__Material provided__
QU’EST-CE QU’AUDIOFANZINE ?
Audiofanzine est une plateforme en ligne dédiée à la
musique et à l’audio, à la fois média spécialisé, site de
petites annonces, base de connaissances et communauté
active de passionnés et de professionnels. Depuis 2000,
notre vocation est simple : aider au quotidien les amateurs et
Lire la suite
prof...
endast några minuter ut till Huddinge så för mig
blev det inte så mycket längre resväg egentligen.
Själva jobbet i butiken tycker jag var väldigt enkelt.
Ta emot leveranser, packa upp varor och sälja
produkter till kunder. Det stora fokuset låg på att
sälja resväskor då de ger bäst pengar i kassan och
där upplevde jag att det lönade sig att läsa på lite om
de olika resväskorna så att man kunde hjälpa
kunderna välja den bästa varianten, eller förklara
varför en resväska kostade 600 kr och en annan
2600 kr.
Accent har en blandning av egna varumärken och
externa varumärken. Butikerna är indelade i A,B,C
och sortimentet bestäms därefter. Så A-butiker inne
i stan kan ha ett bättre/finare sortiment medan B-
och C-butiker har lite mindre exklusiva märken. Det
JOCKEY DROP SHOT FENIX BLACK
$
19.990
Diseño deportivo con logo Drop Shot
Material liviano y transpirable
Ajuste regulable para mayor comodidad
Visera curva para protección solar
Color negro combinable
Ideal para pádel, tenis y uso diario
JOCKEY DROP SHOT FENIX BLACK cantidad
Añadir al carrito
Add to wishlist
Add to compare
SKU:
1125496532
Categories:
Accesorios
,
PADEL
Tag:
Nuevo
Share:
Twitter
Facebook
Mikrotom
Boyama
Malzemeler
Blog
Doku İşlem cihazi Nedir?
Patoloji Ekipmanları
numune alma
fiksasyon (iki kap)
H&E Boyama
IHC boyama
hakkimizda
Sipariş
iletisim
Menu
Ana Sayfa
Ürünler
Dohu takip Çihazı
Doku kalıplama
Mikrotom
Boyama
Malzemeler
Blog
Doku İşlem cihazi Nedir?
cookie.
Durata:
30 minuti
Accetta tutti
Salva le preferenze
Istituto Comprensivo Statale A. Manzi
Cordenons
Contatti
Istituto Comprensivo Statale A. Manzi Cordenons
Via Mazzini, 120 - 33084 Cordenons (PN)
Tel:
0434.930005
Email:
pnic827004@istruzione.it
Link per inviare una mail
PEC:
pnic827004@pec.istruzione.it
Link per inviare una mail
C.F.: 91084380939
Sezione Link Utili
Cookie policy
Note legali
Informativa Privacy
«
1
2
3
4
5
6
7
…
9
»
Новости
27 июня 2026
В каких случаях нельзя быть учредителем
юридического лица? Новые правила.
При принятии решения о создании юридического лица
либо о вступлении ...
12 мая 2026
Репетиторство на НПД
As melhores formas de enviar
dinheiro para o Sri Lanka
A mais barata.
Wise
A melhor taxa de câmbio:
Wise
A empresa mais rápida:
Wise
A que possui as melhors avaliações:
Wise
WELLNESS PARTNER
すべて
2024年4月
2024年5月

__Task to carry out__
Copy the material from its first line down to and including the line containing "Själva jobbet i", keeping each line unchanged.

__Answer for the task__
QU’EST-CE QU’AUDIOFANZINE ?
Audiofanzine est une plateforme en ligne dédiée à la
musique et à l’audio, à la fois média spécialisé, site de
petites annonces, base de connaissances et communauté
active de passionnés et de professionnels. Depuis 2000,
notre vocation est simple : aider au quotidien les amateurs et
Lire la suite
prof...
endast några minuter ut till Huddinge så för mig
blev det inte så mycket längre resväg egentligen.
Själva jobbet i butiken tycker jag var väldigt enkelt.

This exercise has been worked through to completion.